Complete the following
a) Using the log-based recovery text, decide whether each statement agrees with it: (i) The undo procedure sets the data items updated by a transaction to their new values. (ii) The undo and redo operations must be idempotent. (iii) The old and new values of the data items a transaction updated can be found in the log. Answer each with yes or no and quote the deciding words of the text.
b) Go on with the log-based recovery text, starting right after its last sentence.

Document text
+--
Figure 17.6 shows one possible order in which the actual outputs took place in both the database system and the log as a result of the execution of T0 and T1. Notice that
this order could not be obtained in the deferred-modification technique of Section 17.4.1.
Using the log, the system can handle any failure that does not result in the loss of information in nonvolatile storage. The recovery scheme uses two recovery procedures:
• undo(Ti) restores the value of all data items updated by transaction Ti to the old values.
• redo(Ti) sets the value of all data items updated by transaction Ti to the new values.
The set of data items updated by Ti and their respective old and new values can be found in the log.
The undo and redo operations must be idempotent to guarantee correct behavior even if a failure occurs during the recovery process.
After a failure has occurred, the recovery scheme consults the log to determine which transactions need to be redone, and which need to be undone:
• Transaction Ti needs to be undone if the log contains the record <Ti start>, but does not contain the record <Ti commit>.
+--
Dataset extract

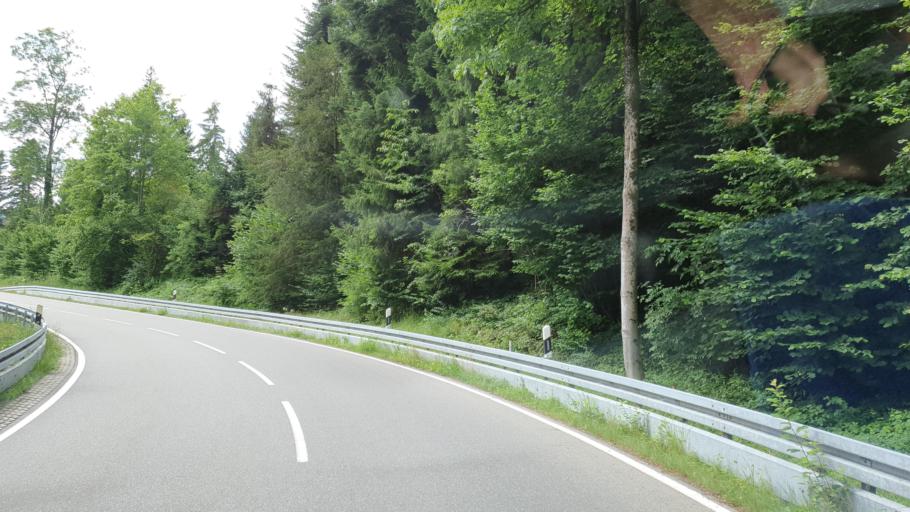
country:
+--
Task responses
a)
(i) No: "undo(Ti) restores the value of all data items updated by transaction Ti to the old values."
(ii) Yes: "The undo and redo operations must be idempotent to guarantee correct behavior even if a failure occurs during the recovery process."
(iii) Yes: "The set of data items updated by Ti and their respective old and new values can be found in the log."

b)
• Transaction Ti needs to be redone if the log contains both the record <Ti start> and the record <Ti commit>.
As an illustration, return to our banking example, with transaction T0 and T1 executed one after the other in the order T0 followed by T1. Suppose that the system crashes before the completion of the transactions. We shall consider three cases. The state of the logs for each of these cases appears in Figure 17.7.
First, let us assume that the crash occurs just after the log record for the step
write(B)
of transaction T0 has been written to stable storage (Figure 17.7a). When the system comes back up, it finds the record <T0 start> in the log, but no corresponding <T0 commit> record. Thus, transaction T0 must be undone, so an undo(T0) is performed. As a result, the values in accounts A and B (on the disk) are restored to $1000 and $2000, respectively.
Next, let us assume that the crash comes just after the log record for the step
write(C)
of transaction T1 has been written to stable storage (Figure 17.7b). When the system comes back up, two recovery actions need to be taken. The operation undo(T1) must be performed, since the record <T1 start> appears in the log, but there is no record <T1 commit>. The operation redo(T0) must be performed, since the log contains both the record <T0 start> and the record <T0 commit>. At the end of the entire recovery procedure, the values of accounts A, B, and C are $950, $2050, and $700, respectively. Note that the undo(T1) operation is performed before the redo(T0). In this example, the same outcome would result if the order were reversed. However, the order of doing undo operations first, and then redo operations, is important for the recovery algorithm that we shall see in Section 17.6.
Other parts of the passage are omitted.